In keeping with its (Saussurean) linguistic heritage, the structuralism of Claude L-S made much use of binary contrasts or dichotomies: so that the meaning of A resides, very largely in its opposition to B. Yet in the wake of Jacques Derrida, who launched his attack on structuralism as early as 1966, "binaries" are the great bugaboo of postmodernism. Reliance on such contrasts leads, inexorably we are told, to such horrors as racism, misogyny, and homophobia. Surely, I would reply, we can retain this great aid to logical thinking--which goes back to Aristotle's principle of noncontradiction--without sinking into those gross prejudices.

The other lion in the path, so to speak, is the French savant's own magnum opus, the 4-volume Mythologiques. This is nothing less than attempt to offer an integral account of the mythic worlds of the indigenous New World. Lévi-Strauss begins in South America and moves gradually northwards to end, pretty much, in the our Pacific Northwest. In the endeavor he deploys an impressive range of sources--most of them stemming from the library as he never returned to field work after the 1930s. He doesn't explain how so many isolated groups would achieve the massive dialogue his work presupposed. Perhaps the answer lies in a region that Lévi-Strauss neglects: Eastern Siberia from which, most scholars hold, the Amerindians came.
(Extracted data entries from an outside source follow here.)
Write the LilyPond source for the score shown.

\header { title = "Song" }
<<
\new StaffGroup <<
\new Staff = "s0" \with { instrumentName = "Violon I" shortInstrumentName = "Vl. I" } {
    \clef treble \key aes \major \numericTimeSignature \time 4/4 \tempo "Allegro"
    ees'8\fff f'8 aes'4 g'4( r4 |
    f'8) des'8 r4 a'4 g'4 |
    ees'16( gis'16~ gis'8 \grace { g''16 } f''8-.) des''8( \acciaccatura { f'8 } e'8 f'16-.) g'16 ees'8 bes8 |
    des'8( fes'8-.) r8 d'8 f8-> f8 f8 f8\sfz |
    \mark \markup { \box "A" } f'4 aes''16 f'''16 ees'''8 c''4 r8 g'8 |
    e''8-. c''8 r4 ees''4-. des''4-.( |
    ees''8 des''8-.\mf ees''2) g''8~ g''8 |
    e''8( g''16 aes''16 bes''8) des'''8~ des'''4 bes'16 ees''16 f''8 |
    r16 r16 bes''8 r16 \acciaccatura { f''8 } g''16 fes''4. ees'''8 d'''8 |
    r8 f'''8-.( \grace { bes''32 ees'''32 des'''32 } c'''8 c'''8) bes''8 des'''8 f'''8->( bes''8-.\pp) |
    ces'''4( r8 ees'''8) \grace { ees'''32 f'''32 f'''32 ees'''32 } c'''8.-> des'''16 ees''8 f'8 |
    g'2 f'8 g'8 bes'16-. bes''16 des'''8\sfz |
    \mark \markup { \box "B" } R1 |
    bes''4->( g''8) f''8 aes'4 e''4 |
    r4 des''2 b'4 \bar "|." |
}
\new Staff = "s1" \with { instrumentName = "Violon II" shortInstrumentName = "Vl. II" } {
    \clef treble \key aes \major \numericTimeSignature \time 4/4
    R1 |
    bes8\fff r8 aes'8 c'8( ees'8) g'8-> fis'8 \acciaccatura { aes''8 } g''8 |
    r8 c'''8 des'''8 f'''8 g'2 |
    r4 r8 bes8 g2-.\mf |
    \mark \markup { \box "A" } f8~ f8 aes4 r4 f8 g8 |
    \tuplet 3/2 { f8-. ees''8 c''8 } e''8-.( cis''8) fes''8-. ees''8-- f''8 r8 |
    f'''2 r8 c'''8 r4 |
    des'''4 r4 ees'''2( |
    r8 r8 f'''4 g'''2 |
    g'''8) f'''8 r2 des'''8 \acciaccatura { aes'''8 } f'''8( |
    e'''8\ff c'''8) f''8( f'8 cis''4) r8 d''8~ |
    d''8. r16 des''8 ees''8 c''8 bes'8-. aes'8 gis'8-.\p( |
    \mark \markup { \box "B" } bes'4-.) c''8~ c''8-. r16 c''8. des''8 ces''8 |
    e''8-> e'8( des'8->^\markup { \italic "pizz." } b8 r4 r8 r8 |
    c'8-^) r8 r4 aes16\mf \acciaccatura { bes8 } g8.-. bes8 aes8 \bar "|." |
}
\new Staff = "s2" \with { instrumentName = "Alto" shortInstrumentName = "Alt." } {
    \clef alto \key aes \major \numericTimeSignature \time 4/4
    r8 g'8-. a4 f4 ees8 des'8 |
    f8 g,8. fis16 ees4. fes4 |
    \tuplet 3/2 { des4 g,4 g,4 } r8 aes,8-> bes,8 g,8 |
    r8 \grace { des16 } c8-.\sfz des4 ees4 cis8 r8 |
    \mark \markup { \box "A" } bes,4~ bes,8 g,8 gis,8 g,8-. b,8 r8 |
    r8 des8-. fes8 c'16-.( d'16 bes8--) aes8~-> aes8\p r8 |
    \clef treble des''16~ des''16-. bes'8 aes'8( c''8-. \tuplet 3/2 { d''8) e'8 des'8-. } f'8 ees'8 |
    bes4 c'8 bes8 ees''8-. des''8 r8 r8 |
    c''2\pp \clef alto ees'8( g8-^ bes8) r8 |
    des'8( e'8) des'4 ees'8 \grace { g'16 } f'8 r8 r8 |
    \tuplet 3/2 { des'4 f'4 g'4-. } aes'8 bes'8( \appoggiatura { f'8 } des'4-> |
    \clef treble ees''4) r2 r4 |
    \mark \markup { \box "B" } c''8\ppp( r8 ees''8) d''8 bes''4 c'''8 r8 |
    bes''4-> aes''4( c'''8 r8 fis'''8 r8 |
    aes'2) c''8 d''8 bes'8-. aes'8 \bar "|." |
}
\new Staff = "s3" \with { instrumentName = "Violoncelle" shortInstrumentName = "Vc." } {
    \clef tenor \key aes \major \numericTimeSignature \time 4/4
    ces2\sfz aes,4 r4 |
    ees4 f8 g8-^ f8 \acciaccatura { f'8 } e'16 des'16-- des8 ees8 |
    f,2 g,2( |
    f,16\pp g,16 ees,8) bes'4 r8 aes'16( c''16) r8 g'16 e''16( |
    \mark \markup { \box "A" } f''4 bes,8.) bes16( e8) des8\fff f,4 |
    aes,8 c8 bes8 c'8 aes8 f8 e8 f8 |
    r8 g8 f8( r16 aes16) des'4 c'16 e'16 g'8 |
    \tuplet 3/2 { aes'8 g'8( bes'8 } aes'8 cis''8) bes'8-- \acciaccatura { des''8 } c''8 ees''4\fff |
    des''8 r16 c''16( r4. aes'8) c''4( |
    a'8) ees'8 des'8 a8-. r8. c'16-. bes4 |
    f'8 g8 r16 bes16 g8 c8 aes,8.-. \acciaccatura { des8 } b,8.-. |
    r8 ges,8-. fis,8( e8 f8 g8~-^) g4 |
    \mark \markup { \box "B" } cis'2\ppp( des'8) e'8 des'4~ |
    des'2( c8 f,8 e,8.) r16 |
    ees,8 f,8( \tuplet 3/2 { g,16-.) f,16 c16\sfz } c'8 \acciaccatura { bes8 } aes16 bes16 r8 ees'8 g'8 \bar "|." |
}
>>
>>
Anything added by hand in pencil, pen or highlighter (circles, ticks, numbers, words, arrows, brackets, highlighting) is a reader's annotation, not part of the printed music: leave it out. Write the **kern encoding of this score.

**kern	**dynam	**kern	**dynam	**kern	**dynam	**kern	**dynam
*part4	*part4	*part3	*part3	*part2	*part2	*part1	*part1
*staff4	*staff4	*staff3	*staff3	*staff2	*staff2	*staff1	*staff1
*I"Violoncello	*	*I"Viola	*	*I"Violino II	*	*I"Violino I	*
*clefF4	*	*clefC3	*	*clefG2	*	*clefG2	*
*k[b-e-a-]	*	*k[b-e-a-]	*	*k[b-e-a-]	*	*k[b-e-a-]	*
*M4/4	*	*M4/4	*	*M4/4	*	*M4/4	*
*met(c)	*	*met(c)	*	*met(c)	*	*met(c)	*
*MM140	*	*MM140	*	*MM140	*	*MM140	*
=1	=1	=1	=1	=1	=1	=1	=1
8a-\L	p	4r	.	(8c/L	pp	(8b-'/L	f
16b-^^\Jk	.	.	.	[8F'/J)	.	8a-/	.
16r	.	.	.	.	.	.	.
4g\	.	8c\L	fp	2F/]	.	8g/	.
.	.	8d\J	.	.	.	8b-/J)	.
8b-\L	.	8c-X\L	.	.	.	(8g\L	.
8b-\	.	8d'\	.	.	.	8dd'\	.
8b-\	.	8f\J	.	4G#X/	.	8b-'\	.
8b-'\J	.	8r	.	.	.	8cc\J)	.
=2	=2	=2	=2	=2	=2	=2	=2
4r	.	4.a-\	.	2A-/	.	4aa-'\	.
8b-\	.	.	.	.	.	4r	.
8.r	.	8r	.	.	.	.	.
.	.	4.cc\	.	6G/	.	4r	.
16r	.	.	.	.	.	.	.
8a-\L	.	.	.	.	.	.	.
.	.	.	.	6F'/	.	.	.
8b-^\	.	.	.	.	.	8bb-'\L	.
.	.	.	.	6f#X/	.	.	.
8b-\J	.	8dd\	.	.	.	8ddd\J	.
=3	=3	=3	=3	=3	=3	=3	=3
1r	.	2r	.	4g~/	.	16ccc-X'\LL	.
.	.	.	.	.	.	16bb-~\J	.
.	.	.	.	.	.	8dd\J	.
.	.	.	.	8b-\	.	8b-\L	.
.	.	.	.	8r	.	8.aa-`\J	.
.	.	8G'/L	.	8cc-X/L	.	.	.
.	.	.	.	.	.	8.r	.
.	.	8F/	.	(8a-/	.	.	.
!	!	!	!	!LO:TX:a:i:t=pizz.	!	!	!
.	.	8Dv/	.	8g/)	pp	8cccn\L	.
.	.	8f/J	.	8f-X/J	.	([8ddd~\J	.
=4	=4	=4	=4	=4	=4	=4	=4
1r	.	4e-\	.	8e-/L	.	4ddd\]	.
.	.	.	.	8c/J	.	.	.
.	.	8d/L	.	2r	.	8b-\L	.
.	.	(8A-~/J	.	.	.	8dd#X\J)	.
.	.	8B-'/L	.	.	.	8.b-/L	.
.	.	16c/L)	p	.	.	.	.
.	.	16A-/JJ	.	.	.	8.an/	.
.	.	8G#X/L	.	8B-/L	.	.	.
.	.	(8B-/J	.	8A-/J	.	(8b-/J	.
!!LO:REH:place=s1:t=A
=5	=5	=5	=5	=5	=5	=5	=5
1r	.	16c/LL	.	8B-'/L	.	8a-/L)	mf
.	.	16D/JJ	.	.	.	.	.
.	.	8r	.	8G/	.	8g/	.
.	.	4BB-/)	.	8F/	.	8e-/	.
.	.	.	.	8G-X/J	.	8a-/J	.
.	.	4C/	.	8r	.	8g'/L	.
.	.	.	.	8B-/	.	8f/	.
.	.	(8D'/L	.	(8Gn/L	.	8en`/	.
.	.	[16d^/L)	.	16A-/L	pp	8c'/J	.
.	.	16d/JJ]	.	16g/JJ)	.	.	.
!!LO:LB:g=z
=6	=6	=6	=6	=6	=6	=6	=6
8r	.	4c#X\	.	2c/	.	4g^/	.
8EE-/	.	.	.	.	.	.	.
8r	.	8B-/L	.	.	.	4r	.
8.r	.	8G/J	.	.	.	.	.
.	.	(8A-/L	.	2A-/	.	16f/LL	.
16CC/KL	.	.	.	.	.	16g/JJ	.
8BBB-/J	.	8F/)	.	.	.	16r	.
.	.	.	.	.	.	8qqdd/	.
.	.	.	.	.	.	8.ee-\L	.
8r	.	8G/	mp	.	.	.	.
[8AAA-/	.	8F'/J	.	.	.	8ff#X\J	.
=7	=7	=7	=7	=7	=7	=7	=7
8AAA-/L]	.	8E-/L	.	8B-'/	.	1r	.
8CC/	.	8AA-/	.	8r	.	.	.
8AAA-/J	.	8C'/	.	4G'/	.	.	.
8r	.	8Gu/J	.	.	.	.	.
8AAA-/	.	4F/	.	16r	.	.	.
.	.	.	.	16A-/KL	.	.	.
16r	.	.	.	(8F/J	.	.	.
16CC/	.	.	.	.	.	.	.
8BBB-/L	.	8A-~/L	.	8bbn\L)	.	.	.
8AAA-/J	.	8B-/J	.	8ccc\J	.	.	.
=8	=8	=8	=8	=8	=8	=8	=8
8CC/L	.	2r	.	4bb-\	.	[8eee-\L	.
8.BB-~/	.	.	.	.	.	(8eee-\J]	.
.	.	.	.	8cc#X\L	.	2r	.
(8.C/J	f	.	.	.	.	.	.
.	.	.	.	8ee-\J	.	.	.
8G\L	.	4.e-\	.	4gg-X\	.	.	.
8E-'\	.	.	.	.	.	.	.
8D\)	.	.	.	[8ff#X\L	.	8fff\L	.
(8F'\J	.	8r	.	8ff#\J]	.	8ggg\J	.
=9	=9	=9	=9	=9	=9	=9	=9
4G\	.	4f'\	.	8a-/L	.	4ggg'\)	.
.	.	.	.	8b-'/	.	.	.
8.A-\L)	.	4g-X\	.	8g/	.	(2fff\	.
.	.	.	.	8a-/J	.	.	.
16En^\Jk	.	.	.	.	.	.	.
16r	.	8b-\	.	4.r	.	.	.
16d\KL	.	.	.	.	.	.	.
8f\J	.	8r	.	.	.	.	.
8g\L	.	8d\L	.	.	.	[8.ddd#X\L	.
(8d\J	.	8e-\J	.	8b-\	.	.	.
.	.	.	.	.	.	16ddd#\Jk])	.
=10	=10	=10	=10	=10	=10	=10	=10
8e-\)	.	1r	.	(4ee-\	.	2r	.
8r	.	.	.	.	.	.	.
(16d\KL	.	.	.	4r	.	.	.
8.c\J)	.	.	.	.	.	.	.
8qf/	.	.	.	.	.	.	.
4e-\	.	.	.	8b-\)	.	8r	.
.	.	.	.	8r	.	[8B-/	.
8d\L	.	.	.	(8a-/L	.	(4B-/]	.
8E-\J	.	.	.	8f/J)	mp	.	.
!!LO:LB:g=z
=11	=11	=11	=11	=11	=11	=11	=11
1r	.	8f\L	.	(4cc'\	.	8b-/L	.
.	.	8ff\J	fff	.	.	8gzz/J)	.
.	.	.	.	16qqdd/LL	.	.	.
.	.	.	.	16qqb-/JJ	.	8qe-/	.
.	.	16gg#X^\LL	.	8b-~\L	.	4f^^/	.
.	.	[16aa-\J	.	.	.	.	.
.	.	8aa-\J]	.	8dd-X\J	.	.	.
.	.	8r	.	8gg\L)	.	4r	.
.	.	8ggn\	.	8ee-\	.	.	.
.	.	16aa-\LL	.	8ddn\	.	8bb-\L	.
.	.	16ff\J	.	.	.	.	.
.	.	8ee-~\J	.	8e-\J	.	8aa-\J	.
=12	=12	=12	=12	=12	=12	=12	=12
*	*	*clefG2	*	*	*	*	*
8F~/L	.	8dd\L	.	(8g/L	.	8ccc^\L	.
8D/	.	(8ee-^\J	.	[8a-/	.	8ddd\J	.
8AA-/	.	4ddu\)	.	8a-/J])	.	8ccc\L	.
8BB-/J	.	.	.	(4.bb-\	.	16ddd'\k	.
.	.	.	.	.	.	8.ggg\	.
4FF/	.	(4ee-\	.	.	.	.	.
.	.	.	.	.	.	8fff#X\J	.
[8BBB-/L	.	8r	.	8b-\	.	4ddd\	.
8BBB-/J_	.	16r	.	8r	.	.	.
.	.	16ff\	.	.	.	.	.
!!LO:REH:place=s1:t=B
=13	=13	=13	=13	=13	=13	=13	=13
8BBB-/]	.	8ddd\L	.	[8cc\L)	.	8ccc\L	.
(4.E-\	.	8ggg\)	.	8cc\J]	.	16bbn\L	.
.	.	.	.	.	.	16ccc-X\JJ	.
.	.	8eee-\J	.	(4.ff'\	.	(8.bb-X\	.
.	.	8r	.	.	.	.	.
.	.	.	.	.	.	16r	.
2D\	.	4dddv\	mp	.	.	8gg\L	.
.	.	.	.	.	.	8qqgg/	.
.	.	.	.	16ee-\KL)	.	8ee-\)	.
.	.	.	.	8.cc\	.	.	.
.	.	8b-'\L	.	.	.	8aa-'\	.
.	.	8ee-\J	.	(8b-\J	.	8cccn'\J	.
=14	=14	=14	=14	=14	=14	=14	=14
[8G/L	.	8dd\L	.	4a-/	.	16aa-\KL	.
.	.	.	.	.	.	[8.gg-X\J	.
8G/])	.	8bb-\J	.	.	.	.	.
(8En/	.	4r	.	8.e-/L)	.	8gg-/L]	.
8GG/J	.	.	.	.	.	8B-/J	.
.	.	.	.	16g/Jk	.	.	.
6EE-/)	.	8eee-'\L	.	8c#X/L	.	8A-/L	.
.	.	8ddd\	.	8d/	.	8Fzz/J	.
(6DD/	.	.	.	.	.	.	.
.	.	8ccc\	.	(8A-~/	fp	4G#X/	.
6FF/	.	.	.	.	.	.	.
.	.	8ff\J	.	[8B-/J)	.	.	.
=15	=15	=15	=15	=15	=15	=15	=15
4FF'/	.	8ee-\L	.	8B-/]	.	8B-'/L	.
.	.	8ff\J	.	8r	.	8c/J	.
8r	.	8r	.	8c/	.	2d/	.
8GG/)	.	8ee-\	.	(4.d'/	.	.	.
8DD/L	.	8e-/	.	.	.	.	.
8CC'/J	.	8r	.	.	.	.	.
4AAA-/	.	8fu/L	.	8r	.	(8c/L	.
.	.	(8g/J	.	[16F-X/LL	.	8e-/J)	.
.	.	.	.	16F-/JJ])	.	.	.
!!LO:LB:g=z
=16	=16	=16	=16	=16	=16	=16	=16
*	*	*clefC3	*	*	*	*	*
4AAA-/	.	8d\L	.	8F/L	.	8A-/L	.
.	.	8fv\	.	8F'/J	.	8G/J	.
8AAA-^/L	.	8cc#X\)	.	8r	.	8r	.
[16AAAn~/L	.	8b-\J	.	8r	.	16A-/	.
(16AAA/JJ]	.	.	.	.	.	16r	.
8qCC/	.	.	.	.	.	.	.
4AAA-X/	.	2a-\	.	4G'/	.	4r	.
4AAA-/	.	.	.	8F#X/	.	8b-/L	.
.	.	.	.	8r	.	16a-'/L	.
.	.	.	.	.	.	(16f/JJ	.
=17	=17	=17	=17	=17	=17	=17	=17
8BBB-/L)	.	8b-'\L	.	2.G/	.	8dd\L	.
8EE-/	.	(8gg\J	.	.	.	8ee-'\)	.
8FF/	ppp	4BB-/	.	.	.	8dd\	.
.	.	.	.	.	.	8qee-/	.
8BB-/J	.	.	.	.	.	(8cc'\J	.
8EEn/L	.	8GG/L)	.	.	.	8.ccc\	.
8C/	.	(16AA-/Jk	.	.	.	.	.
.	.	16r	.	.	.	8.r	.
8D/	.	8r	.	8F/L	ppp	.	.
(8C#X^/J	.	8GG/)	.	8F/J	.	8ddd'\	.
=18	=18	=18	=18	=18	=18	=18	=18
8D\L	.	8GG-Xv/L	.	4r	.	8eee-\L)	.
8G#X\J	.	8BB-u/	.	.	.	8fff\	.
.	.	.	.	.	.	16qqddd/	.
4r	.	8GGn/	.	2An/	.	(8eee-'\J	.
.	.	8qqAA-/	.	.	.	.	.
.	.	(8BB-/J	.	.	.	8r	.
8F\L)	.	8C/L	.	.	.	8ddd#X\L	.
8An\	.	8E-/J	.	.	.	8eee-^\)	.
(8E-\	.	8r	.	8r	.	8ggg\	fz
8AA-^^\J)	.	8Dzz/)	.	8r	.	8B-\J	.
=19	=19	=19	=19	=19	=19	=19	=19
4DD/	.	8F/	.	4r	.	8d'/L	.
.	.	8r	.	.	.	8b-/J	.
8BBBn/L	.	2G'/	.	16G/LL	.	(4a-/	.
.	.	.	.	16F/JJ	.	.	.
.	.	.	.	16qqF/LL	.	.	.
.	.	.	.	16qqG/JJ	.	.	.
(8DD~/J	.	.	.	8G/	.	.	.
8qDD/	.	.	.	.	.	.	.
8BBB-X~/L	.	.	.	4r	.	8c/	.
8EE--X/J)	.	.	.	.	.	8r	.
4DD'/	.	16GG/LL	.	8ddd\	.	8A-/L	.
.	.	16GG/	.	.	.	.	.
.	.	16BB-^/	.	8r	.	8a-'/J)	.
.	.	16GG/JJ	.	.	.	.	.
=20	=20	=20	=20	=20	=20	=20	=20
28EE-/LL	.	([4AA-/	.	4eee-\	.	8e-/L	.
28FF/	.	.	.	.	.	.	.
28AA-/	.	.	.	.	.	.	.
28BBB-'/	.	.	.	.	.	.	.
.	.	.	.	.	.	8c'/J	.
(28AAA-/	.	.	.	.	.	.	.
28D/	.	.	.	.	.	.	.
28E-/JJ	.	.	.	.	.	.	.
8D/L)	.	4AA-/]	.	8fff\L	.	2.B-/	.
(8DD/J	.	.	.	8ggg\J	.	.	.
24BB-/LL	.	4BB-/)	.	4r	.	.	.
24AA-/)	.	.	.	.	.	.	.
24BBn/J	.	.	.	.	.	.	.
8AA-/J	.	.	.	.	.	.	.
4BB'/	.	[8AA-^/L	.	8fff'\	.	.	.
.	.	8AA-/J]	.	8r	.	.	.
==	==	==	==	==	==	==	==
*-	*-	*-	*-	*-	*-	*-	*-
In short, Claude Lévi-Strauss is not the perfect master. But who is? His effulgent intelligence and willingness to tackle just about any problem remain massively inspiring.

PS. Dedicated to cultural comparison as he was, Claude L-S. made some prescient comments about Islam, which he thought inferior to Buddhism. First, he opined that the Algerian problem might be solved by integrating its Muslim population as full citizens of the French state. Tentative moves to this direction in the 'sixties proved unworkable.

Secondly, and quite pertinent to today, he identified the pseudo-universalism of Islam. Muslims claim to be tolerant, egalitarian, and so forth--but only towards other Muslims (and not even always there, as seen in the Sunni-Shi'a conflict). Hence their faith simply amounts to tribalism on a vast scale.